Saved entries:
------------------------------------

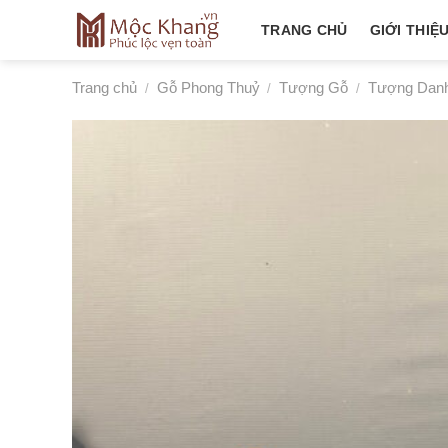
Skip
TRANG CHỦ
GIỚI THIỆ
to
content
Trang chủ
Gỗ Phong Thuỷ
Tượng Gỗ
Tượng Dan
/
/
/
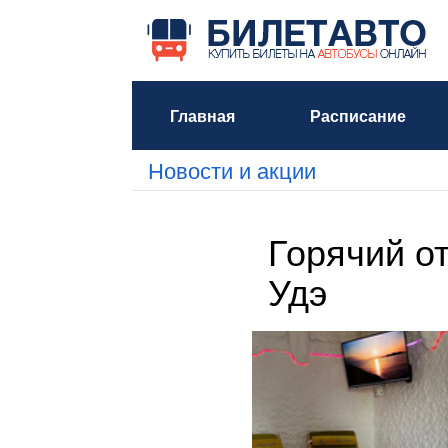
Главная
Расписание
Новости и акции
Горячий от
Удэ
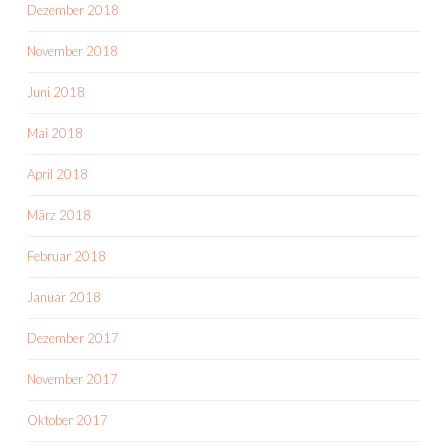
Dezember 2018
November 2018
Juni 2018
Mai 2018
April 2018
März 2018
Februar 2018
Januar 2018
Dezember 2017
November 2017
Oktober 2017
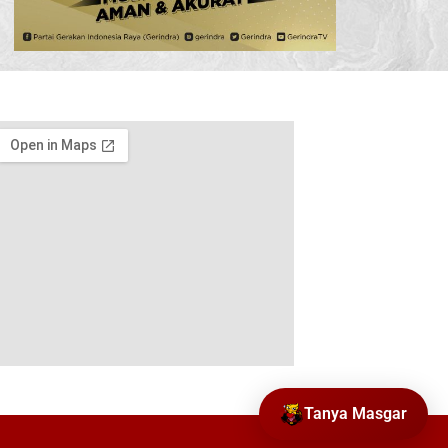
Tanya Masgar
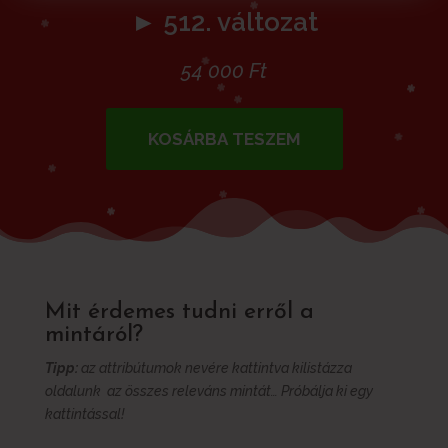
► 512. változat
54 000
Ft
KOSÁRBA TESZEM
Mit érdemes tudni erről a
mintáról?
Tipp:
az attribútumok nevére kattintva kilistázza
oldalunk az összes releváns mintát… Próbálja ki egy
kattintással!
További információk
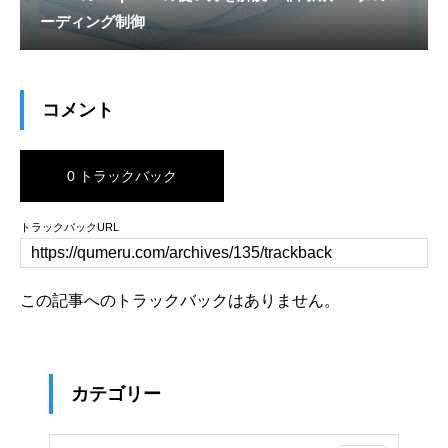
ーディング制御
コメント
0 トラックバック
トラックバックURL
この記事へのトラックバックはありません。
カテゴリー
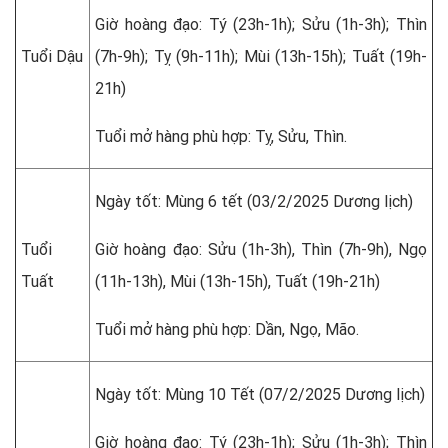
Giờ hoàng đạo: Tý (23h-1h); Sửu (1h-3h); Thìn
Tuổi Dậu
(7h-9h); Tỵ (9h-11h); Mùi (13h-15h); Tuất (19h-
21h)
Tuổi mở hàng phù hợp: Tỵ, Sửu, Thìn.
Ngày tốt: Mùng 6 tết (03/2/2025 Dương lịch)
Tuổi
Giờ hoàng đạo: Sửu (1h-3h), Thìn (7h-9h), Ngọ
Tuất
(11h-13h), Mùi (13h-15h), Tuất (19h-21h)
Tuổi mở hàng phù hợp: Dần, Ngọ, Mão.
Ngày tốt: Mùng 10 Tết (07/2/2025 Dương lịch)
Giờ hoàng đạo: Tý (23h-1h); Sửu (1h-3h); Thìn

------------------------------------

**INSTRUCTION**. Produce an exact reprint of the entries, dropping the images.

**WRITTEN ANSWER**.
Skip
TRANG CHỦ
GIỚI THIỆ
to
content
Trang chủ
Gỗ Phong Thuỷ
Tượng Gỗ
Tượng Dan
/
/
/
Главная
Расписание
Новости и акции
Горячий от
Удэ
Dezember 2018
November 2018
Juni 2018
Mai 2018
April 2018
März 2018
Februar 2018
Januar 2018
Dezember 2017
November 2017
Oktober 2017
Tanya Masgar
► 512. változat
54 000
Ft
KOSÁRBA TESZEM
Mit érdemes tudni erről a
mintáról?
Tipp:
az attribútumok nevére kattintva kilistázza
oldalunk az összes releváns mintát… Próbálja ki egy
kattintással!
További információk
ーディング制御
コメント
0 トラックバック
トラックバックURL
この記事へのトラックバックはありません。
カテゴリー
Giờ hoàng đạo: Tý (23h-1h); Sửu (1h-3h); Thìn
Tuổi Dậu
(7h-9h); Tỵ (9h-11h); Mùi (13h-15h); Tuất (19h-
21h)
Tuổi mở hàng phù hợp: Tỵ, Sửu, Thìn.
Ngày tốt: Mùng 6 tết (03/2/2025 Dương lịch)
Tuổi
Giờ hoàng đạo: Sửu (1h-3h), Thìn (7h-9h), Ngọ
Tuất
(11h-13h), Mùi (13h-15h), Tuất (19h-21h)
Tuổi mở hàng phù hợp: Dần, Ngọ, Mão.
Ngày tốt: Mùng 10 Tết (07/2/2025 Dương lịch)
Giờ hoàng đạo: Tý (23h-1h); Sửu (1h-3h); Thìn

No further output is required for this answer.